- Born: October 20, 1957 (age 68)
- Education: University of Iowa (Doctor of Philosophy, Clinical Psychology, 1982) University of Notre Dame (Bachelor of Arts, Psychology, 1979)

= Daniel Tranel =

American neurologist (born 1957)

Daniel T. Tranel (born October 20, 1957) is an American professor of neurology, psychological and brain sciences, and clinical neuropsychologist at the University of Iowa. He has been recognized as a fellow of the American Association for the Advancement of Science. While a graduate student at the University of Iowa, he helped establish the Iowa Neurological Patient Registry, which he currently directs. The Iowa Neurological Patient Registry includes cases of unique brain injuries, such as Patient S.M. and Patient E.V.R. Tranel also directs the Interdisciplinary Graduate Program in Neuroscience at the University of Iowa. He serves as editor-in-chief of the Journal of Clinical and Experimental Neuropsychology and is a contributing author to the 5th edition of Neuropsychological Assessment, a classic textbook in neuropsychology used by most neuropsychologists.

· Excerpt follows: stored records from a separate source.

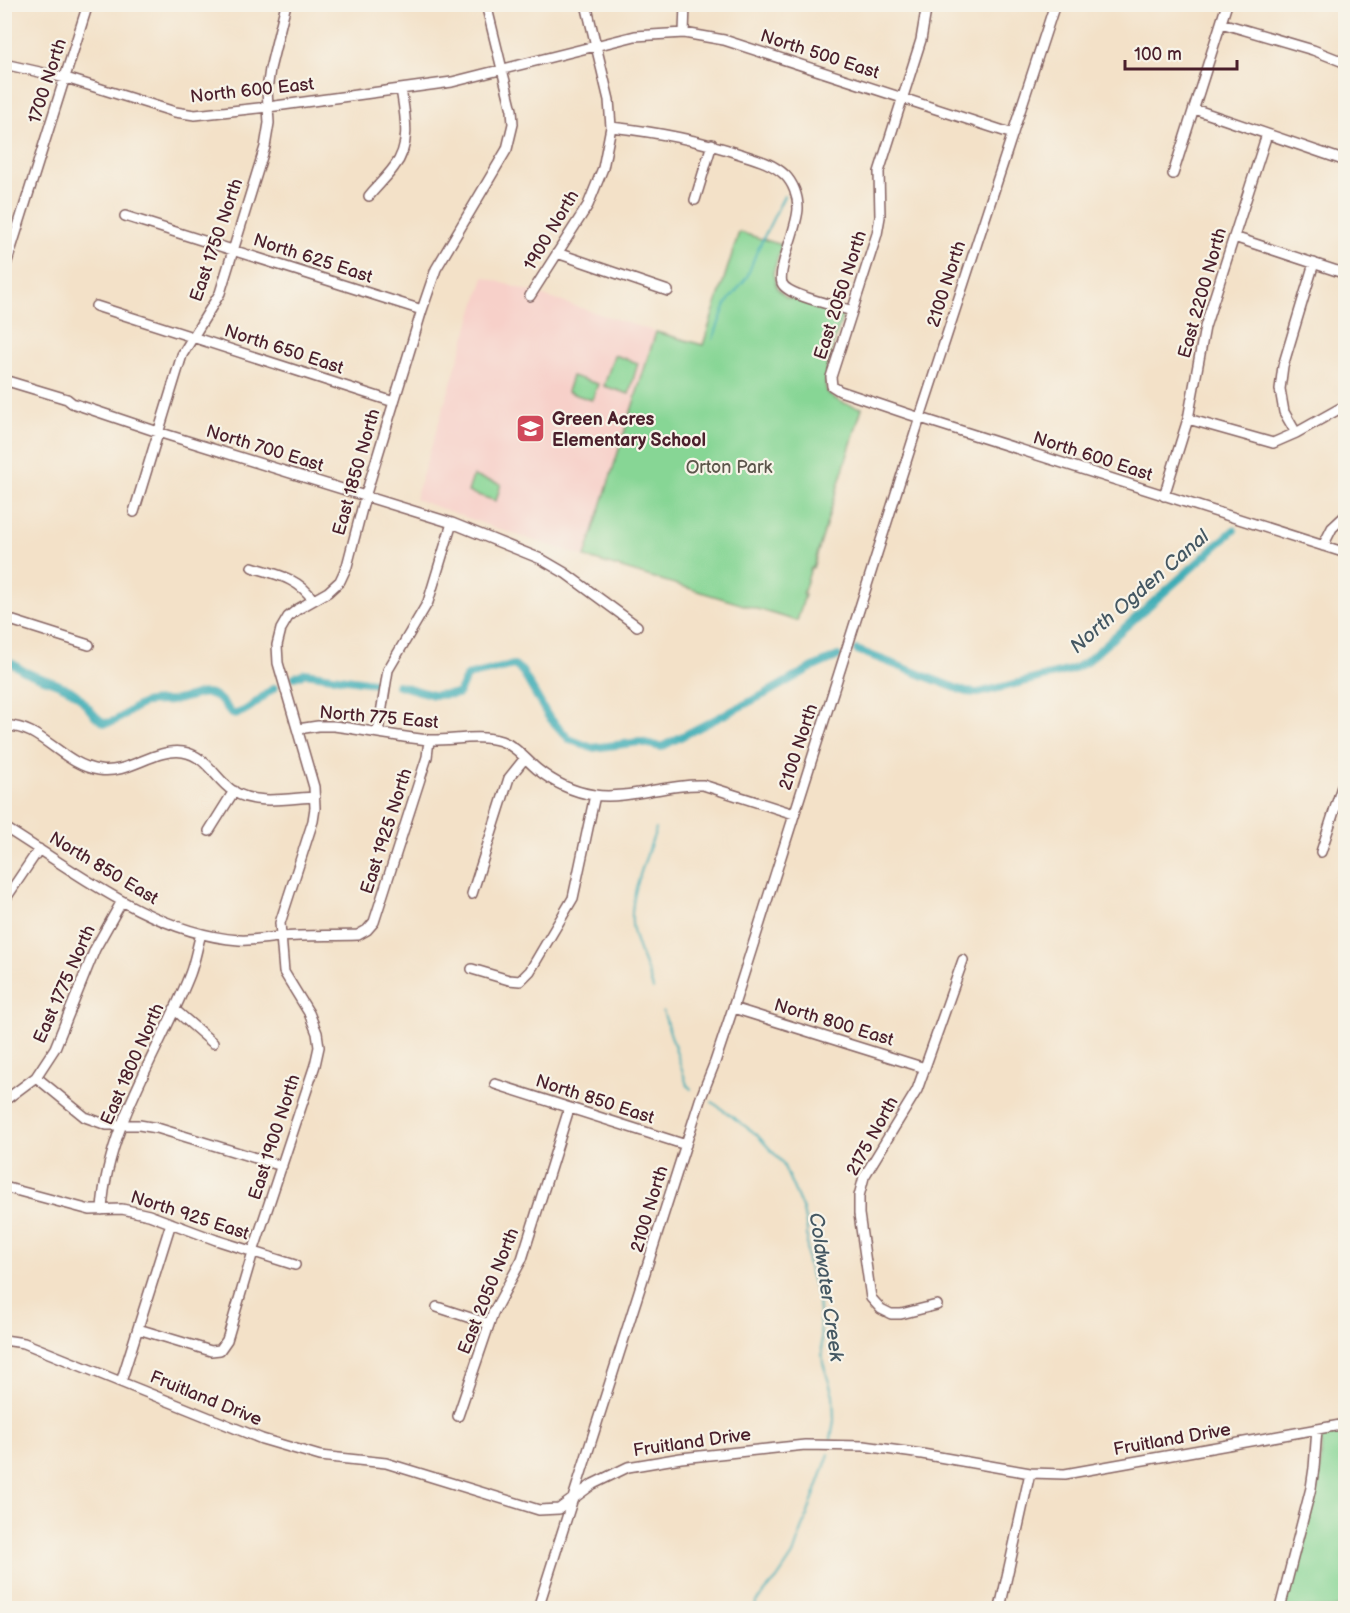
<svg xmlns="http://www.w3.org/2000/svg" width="1350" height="1613" font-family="'Balsamiq Sans',sans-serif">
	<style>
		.built { fill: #f7d0c9 }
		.green { fill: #87d695; stroke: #687a60; stroke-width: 1.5 }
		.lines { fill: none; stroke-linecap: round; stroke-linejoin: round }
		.stream { stroke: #3bacb5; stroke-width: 2 }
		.canal { stroke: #3bacb5; stroke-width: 8 }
		.minor-casing { stroke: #856362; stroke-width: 12 }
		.minor { stroke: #fff; stroke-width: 9 }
		.labels { text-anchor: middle; stroke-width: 4.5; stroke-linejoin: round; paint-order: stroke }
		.street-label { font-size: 18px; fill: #4a1f2b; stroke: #f7f3e8 }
		.poi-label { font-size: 18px; font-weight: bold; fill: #4a1f2b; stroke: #f7f3e8; text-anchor: start }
		.park-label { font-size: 18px; fill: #5c564b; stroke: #f7f3e8 }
		.water-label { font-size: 20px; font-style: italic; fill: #445762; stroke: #f7f3e8 }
	</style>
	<rect width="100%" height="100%" fill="#f7f3e8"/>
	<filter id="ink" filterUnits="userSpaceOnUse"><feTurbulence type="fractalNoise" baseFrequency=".0167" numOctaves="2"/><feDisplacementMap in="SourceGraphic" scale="12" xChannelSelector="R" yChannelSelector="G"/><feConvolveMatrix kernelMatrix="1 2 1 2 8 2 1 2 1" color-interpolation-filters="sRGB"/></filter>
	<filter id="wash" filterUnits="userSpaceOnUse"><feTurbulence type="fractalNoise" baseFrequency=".008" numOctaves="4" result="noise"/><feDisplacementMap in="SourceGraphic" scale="24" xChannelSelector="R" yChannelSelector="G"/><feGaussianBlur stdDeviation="1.35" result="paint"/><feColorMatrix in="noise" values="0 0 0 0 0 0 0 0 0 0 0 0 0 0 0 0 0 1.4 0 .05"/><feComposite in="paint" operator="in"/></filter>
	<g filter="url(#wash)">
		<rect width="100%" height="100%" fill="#f3e1c8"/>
		<path class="built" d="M484 277 656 332 585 557 498 529 415 499Z"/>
		<path class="green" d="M739 232 782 245 773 273 777 288 786 297 844 312C839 329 818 380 828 393 836 402 850 405 862 408L813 568H811L803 594 805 595 797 621 585 557 656 332 703 345Z
			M614 355 638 363 629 394 604 386Z
			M572 376 598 384 592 400 567 392Z
			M473 476 501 484 496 501 468 492Z
			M1345 1432V1608H1284L1319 1479 1321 1458V1438Z"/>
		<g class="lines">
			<path class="stream" d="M713 339 726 304 747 277 757 251 784 196
				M653 989C648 967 634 946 632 923 630 893 647 857 656 829
				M663 1011 687 1085 691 1089
				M712 1102 756 1134 782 1162 803 1210 807 1230V1262L818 1299 823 1363 833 1395 834 1420 831 1439
				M755 1608 756 1602 777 1579 793 1555 829 1454"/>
			<path class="canal" d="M857 650 966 692 978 693 1071 670 1085 663 1234 530
				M4 660C13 662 17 668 24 671 41 680 61 682 76 694 87 703 91 716 105 723 119 723 129 709 142 704 150 700 162 702 170 701 204 697 207 680 232 714 246 715 262 696 274 688
				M295 677 305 673 374 683
				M398 685 433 695 458 694 467 676 514 665 522 671 548 716 569 739 592 748 640 742 661 747 763 695 809 669 838 656"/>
		</g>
	</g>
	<g filter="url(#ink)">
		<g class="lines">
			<defs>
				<path id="minor" d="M927 4 921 40 879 172 880 217 877 234 831 377 832 386 840 391 908 414 1346 553
					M1221 23 1313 50 1346 63
					M684 33 685 4
					M4 64 66 78 175 112 195 115 268 107 452 82 635 36 684 33 724 40 1013 134
					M1194 109 1346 161
					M611 127C656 132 696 139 740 154 756 159 772 163 785 175 793 183 798 196 798 208 798 227 777 269 782 283 787 296 838 306 852 311
					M1173 174 1227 4
					M369 196C377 186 387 177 394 167 412 145 405 115 401 89
					M695 200 712 144
					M125 216 422 310
					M1234 237 1346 274
					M557 253 668 291
					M4 271 88 4
					M530 296 588 205 603 168 611 127 609 100 586 4
					M96 306 394 402
					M4 380 67 399 72 403 158 432 452 523 494 540 541 559 565 573 637 626
					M1188 419 1273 443 1296 433 1346 405
					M1296 433 1284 412 1280 389 1283 366 1314 263
					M1164 496 1188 419 1205 327 1267 134
					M134 512 182 355 220 293 265 147 269 123 267 90 270 69 286 4
					M1323 546 1332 528 1346 515
					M252 567C275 574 299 578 313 600
					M4 618 89 645
					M4 725C14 726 23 728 31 732 54 744 72 766 99 770 128 775 154 748 183 752 207 756 215 779 233 791 255 806 290 798 315 797
					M298 729 318 726H334C365 730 397 737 429 740 452 741 478 734 501 741 516 746 526 760 537 769 553 782 574 792 594 795 630 800 667 783 703 785L794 814
					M378 732 388 670 428 602 452 523
					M4 827C75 871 153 934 239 940 252 941 266 938 280 937 306 935 332 936 358 935L367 930 374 922 427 757 429 740
					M209 831 234 791
					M1321 852 1346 774
					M472 894 509 778 525 758
					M4 901 39 849
					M472 969 509 980 520 981 530 971 573 898 595 795
					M733 1008 925 1068
					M174 1009 213 1043
					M36 1077 85 1117 107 1125H139L157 1128 282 1166
					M495 1084 686 1145
					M4 1101 36 1077 55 1048 95 949 122 901
					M4 1187 90 1210 122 1209 149 1215 216 1240 295 1265
					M102 1210C107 1125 160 1051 190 974 195 961 197 947 201 934
					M937 1305 901 1314H891L881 1309 871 1298 859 1214V1196L864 1177 917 1090 963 960
					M437 1307 489 1324
					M138 1329 211 1351 220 1350 227 1340 253 1252 315 1065 319 1047 317 1033 309 1013 284 972 280 923 313 821 315 808 314 787 278 663 277 645 281 629 288 617 298 609 328 592 340 581 347 566 365 497 422 310 436 269 507 149 513 124 512 110 486 4
					M4 1340 24 1343 262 1439 320 1456 386 1463 539 1510 559 1509 593 1484 628 1467 681 1458 805 1445 864 1446 922 1454 1030 1473 1065 1474 1346 1424
					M121 1382 171 1223
					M458 1416 493 1313 522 1259 569 1109
					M538 1608 700 1100 715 1062 733 1008 923 408 1055 4
					M1000 1608 1030 1473
					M1280 1608 1311 1488 1314 1468 1317 1429"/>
			</defs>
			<use href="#minor" class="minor-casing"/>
			<use href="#minor" class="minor"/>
		</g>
	</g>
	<defs>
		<symbol id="school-square" viewBox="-11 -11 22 22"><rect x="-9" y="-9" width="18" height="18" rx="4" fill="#d1495b" stroke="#f7f3e8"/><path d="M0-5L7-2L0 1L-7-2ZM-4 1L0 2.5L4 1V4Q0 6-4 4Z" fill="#fff"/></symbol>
	</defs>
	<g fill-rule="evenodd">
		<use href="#school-square" x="514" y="412" width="33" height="33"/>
	</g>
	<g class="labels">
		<g class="street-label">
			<text transform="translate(820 54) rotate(18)" y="6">North 500 East</text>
			<text transform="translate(47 81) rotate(-72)" y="6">1700 North</text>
			<text transform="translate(252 90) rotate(-6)" y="6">North 600 East</text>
			<text transform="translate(551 230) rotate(-59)" y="6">1900 North</text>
			<text transform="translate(216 240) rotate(-71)" y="6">East 1750 North</text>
			<text transform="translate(313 258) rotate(18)" y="6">North 625 East</text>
			<text transform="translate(946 284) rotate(-72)" y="6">2100 North</text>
			<text transform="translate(1202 293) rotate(-74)" y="6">East 2200 North</text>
			<text transform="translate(840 295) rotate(-72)" y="6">East 2050 North</text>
			<text transform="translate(284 349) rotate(18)" y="6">North 650 East</text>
			<text transform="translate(265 448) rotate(17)" y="6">North 700 East</text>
			<text transform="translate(1093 456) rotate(18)" y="6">North 600 East</text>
			<text transform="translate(356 472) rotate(-74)" y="6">East 1850 North</text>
			<text transform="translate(379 717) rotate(5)" y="6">North 775 East</text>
			<text transform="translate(798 747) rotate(-72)" y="6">2100 North</text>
			<text transform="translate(386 831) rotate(-72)" y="6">East 1925 North</text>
			<text transform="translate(104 868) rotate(31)" y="6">North 850 East</text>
			<text transform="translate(64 984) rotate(-66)" y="6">East 1775 North</text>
			<text transform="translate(834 1022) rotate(17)" y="6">North 800 East</text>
			<text transform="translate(132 1064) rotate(-66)" y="6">East 1800 North</text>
			<text transform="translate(595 1099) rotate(18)" y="6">North 850 East</text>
			<text transform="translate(872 1136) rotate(-61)" y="6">2175 North</text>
			<text transform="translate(274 1137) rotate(-72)" y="6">East 1900 North</text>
			<text transform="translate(649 1209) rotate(-73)" y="6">2100 North</text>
			<text transform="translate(190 1215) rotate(18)" y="6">North 925 East</text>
			<text transform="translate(488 1291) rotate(-68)" y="6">East 2050 North</text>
			<text transform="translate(206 1398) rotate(22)" y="6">Fruitland Drive</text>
			<text transform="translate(1172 1439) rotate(-10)" y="6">Fruitland Drive</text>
			<text transform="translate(692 1442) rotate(-8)" y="6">Fruitland Drive</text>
		</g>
		<g class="poi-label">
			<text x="552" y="425">Green Acres<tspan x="552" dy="21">Elementary School</tspan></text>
		</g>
		<g class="park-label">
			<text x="729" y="473">Orton Park</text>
		</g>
		<g class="water-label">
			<text transform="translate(1139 591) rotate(-41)" y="7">North Ogden Canal</text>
			<text transform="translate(827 1287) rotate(82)" y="7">Coldwater Creek</text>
		</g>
	</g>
	<rect width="1350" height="1613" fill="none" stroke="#f7f3e8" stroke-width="24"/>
	<path d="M1125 60v9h112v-9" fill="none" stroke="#4a1f2b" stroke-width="3"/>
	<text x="1134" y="60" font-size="18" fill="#4a1f2b" stroke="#f7f3e8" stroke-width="4.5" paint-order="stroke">100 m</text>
</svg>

Tranel researches brain-behavior relationships in humans. He uses the lesion method, neuropsychological testing, and functional imaging (including PET and fMRI) to study topics such as retrieval of knowledge and words, emotion, decision-making, fact-processing, nonconscious processing, memory, and psychophysiology. Tranel has authored over 600 research papers and been cited more than 80,000 times. His discoveries include determining that nouns and verbs are stored in separate parts of the brain and that patients with prosopagnosia have physical responses to familiar faces despite lack of conscious recognition.

Tranel rejected the graduate school application of Aurora theater gunman James Holmes.

On September 24, 2024 Tranel will be awarded the Daryl and Nancy Granner Distinguished Mentor Award by the University of Iowa Carver College of Medicine. The announcement for his Distinguished Mentor Celebration states, "He has an outstanding record of selflessly mentoring students, post-doctoral trainees, and faculty.  He is an exceptional mentor whose mentees have gone on to distinguished careers of their own. He is also nationally and internationally recognized for his pioneering research in neuropsychology." He has considerable influence over students' education and training as he holds positions of Associate Dean of Graduate and Postdoctoral Studies and Senior Director of Clinical Neuropsychology Fellowship. As well as professorships in the Neurology, as well as Psychological and Brain Sciences. Tranel is also a co-director of the iDREAM post-baccalaureate program in Neuroscience at University of Iowa.